● AIM OF THE TASK
Which lines below mention "down"? Pick each one out.

Saved data entries
###
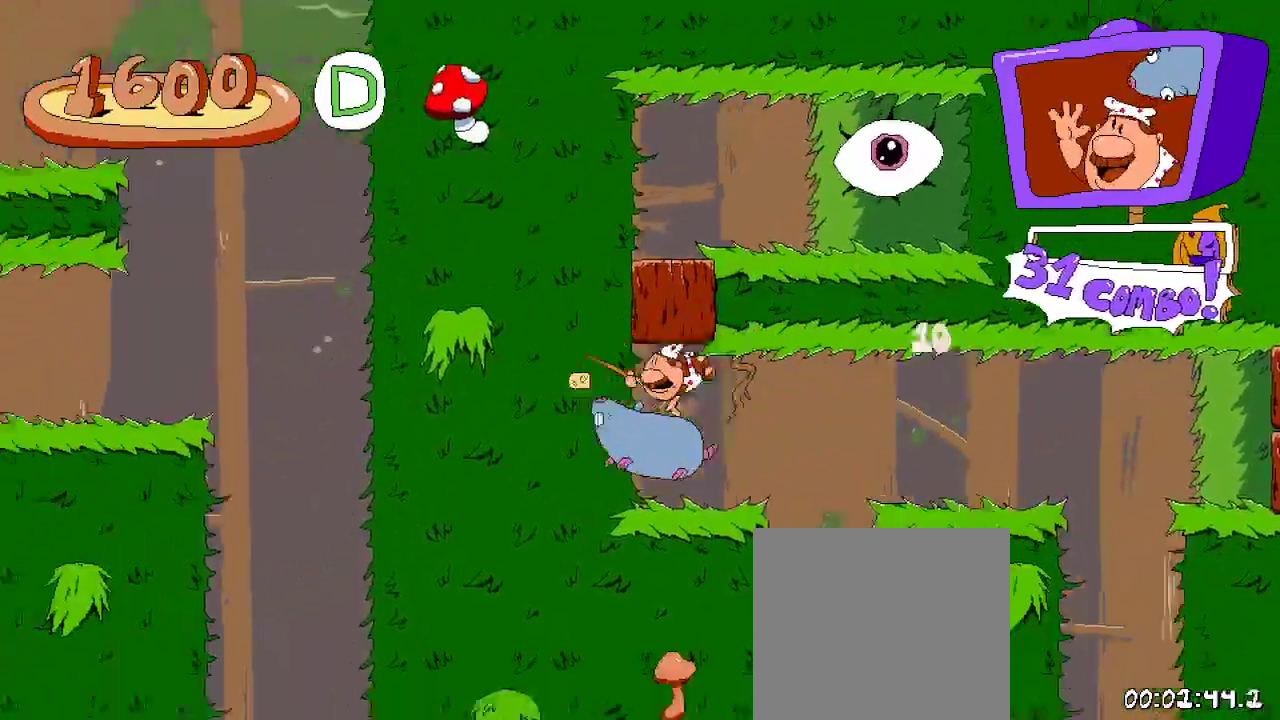
{"dt_ms": 500, "buttons": ["A", "R2", "DPAD_RIGHT"], "left_stick": "center", "right_stick": "center", "events": [[167, "A", "down"], [400, "A", "up"], [467, "A", "down"], [467, "DPAD_RIGHT", "down"]]}
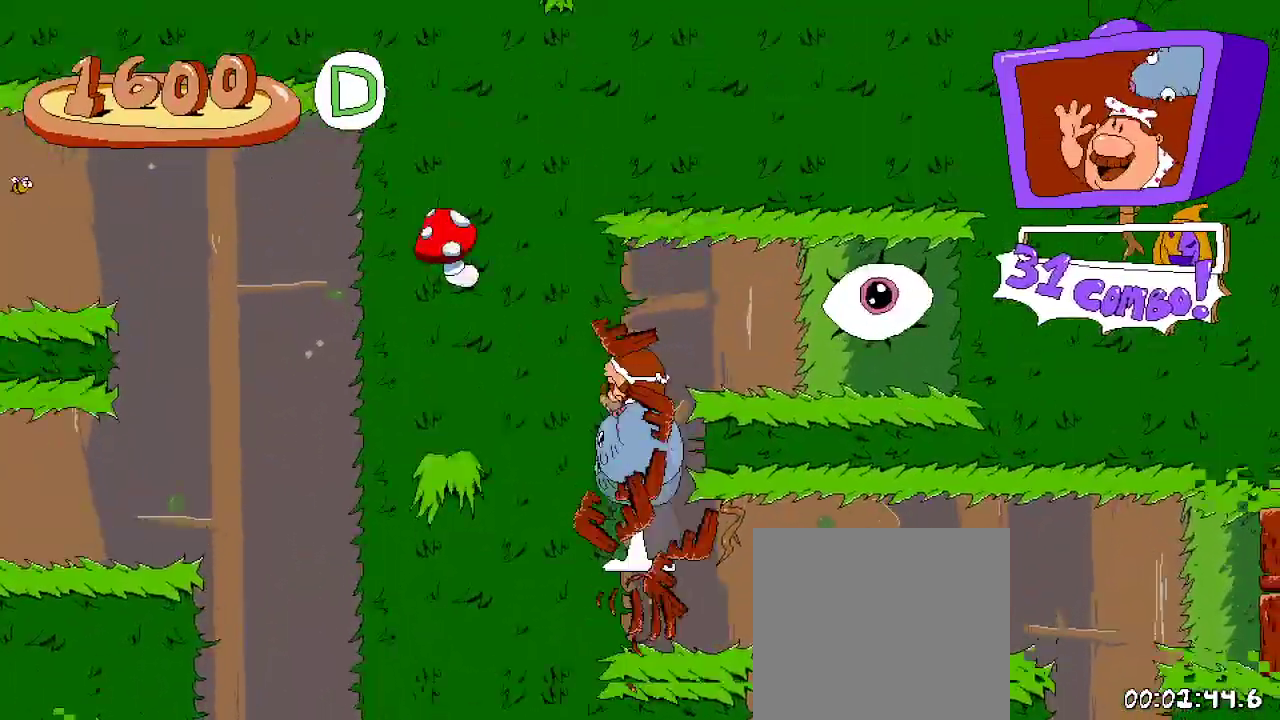
{"dt_ms": 500, "buttons": ["R2", "DPAD_RIGHT"], "left_stick": "center", "right_stick": "center", "events": [[300, "A", "up"]]}
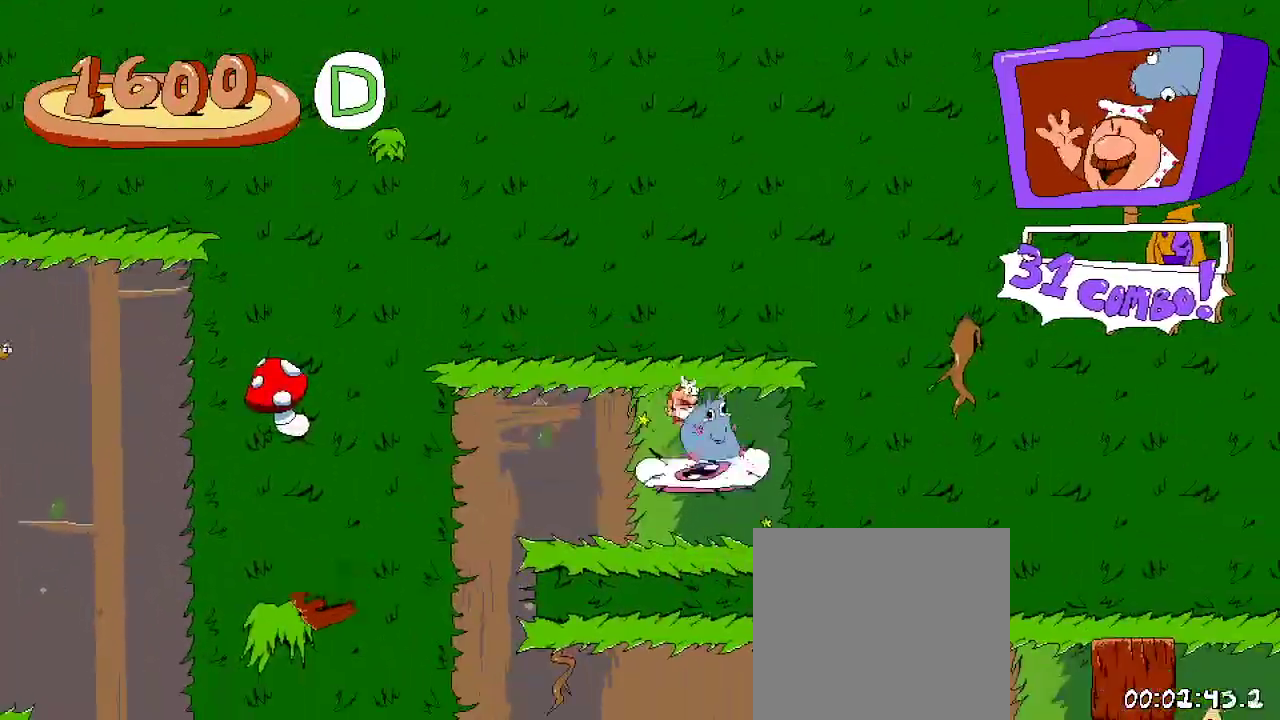
{"dt_ms": 500, "buttons": ["R2", "DPAD_RIGHT"], "left_stick": "center", "right_stick": "center", "events": [[100, "DPAD_RIGHT", "up"], [267, "DPAD_RIGHT", "down"]]}
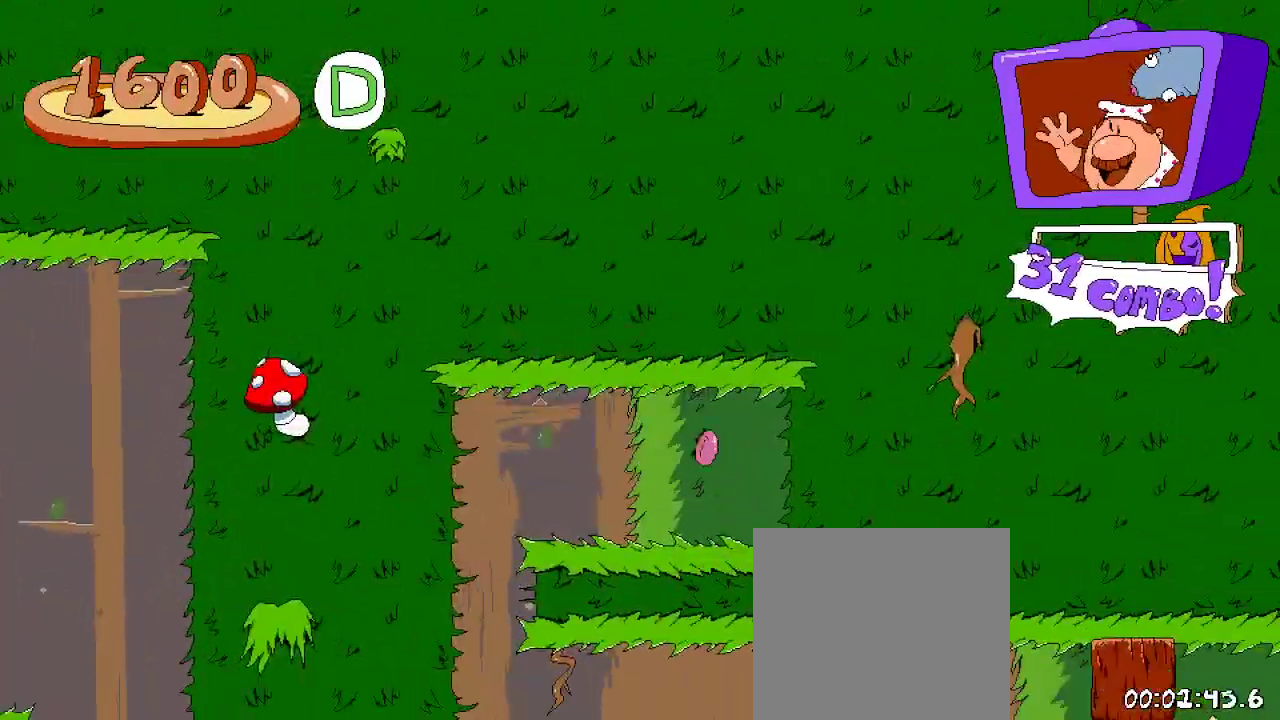
{"dt_ms": 500, "buttons": ["R2", "DPAD_RIGHT"], "left_stick": "center", "right_stick": "center", "events": []}
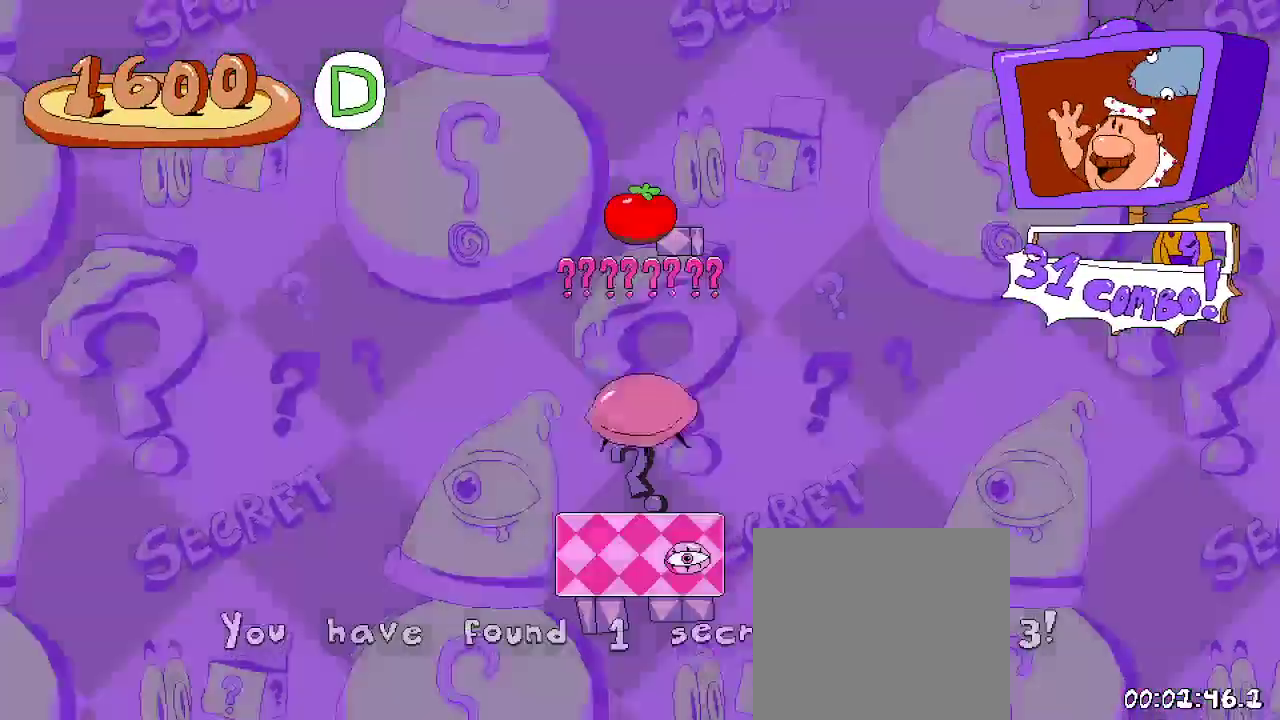
{"dt_ms": 500, "buttons": ["R2"], "left_stick": "center", "right_stick": "center", "events": [[133, "DPAD_RIGHT", "up"]]}
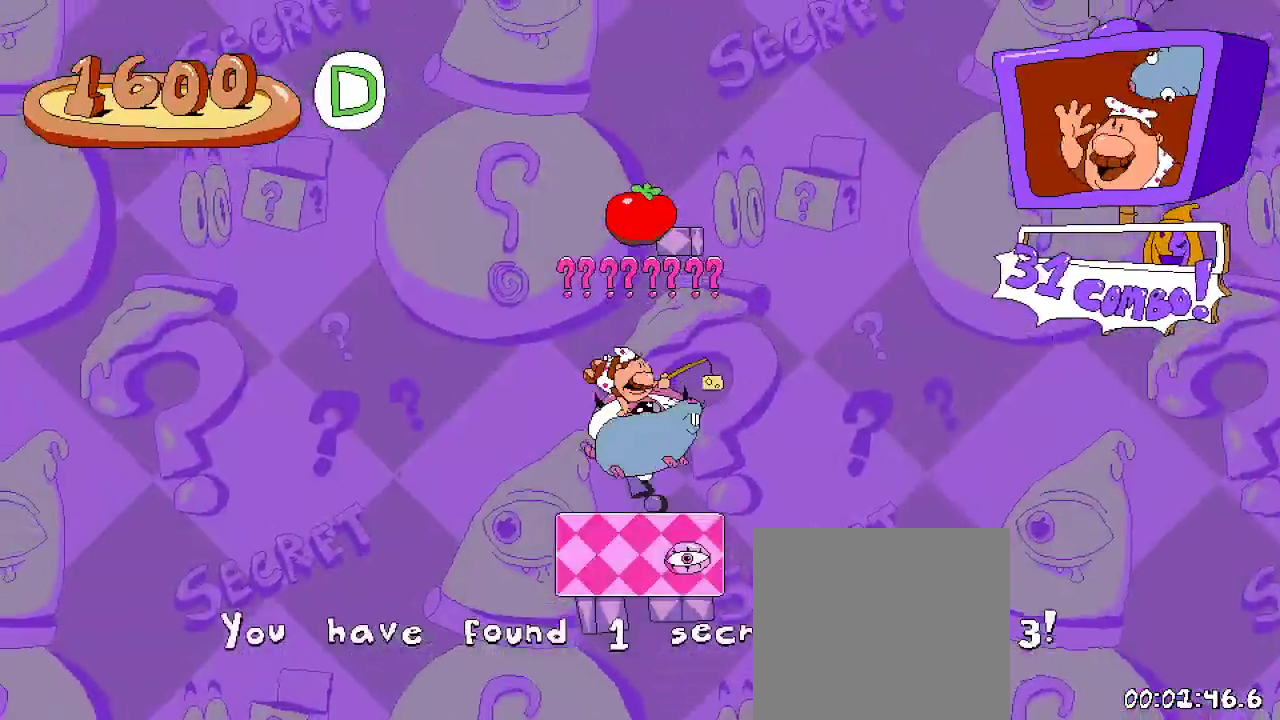
{"dt_ms": 500, "buttons": ["R2"], "left_stick": "center", "right_stick": "center", "events": [[333, "A", "down"], [500, "A", "up"]]}
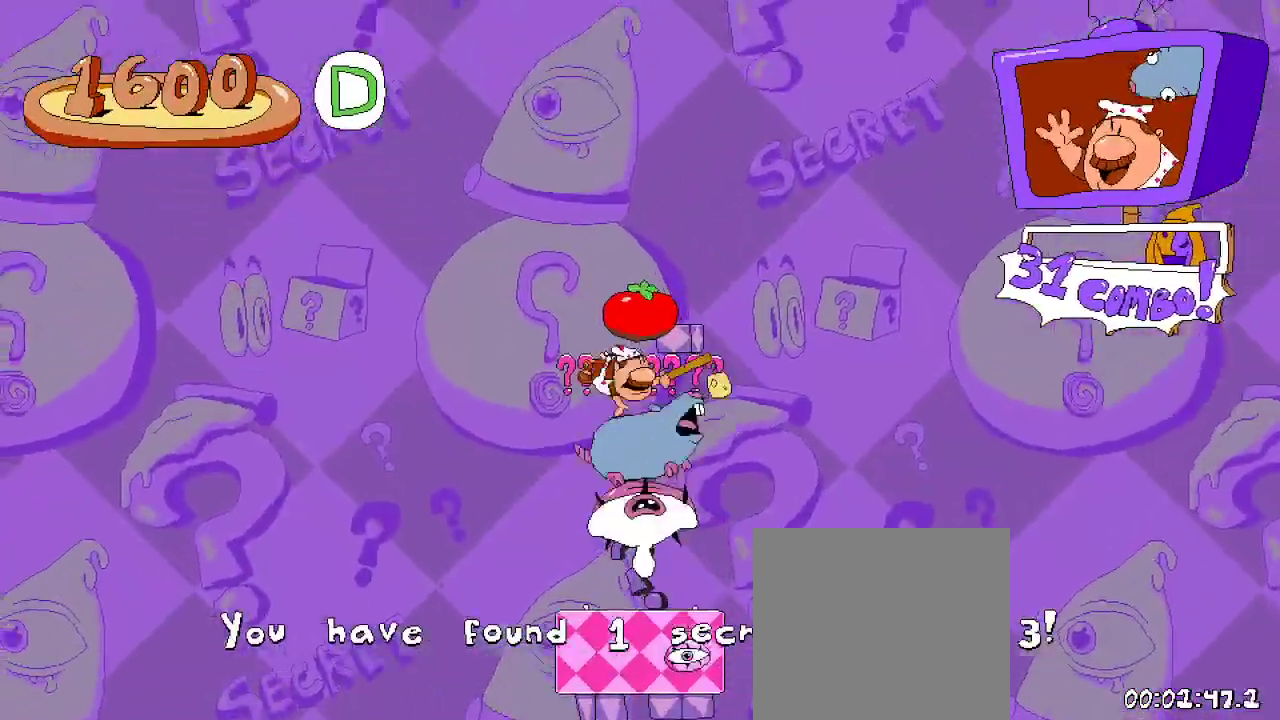
{"dt_ms": 500, "buttons": ["R2"], "left_stick": "center", "right_stick": "center", "events": [[67, "A", "down"], [200, "A", "up"]]}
###
● WORKED SOLUTION
{"dt_ms": 500, "buttons": ["A", "R2", "DPAD_RIGHT"], "left_stick": "center", "right_stick": "center", "events": [[167, "A", "down"], [400, "A", "up"], [467, "A", "down"], [467, "DPAD_RIGHT", "down"]]}
{"dt_ms": 500, "buttons": ["R2", "DPAD_RIGHT"], "left_stick": "center", "right_stick": "center", "events": [[100, "DPAD_RIGHT", "up"], [267, "DPAD_RIGHT", "down"]]}
{"dt_ms": 500, "buttons": ["R2"], "left_stick": "center", "right_stick": "center", "events": [[333, "A", "down"], [500, "A", "up"]]}
{"dt_ms": 500, "buttons": ["R2"], "left_stick": "center", "right_stick": "center", "events": [[67, "A", "down"], [200, "A", "up"]]}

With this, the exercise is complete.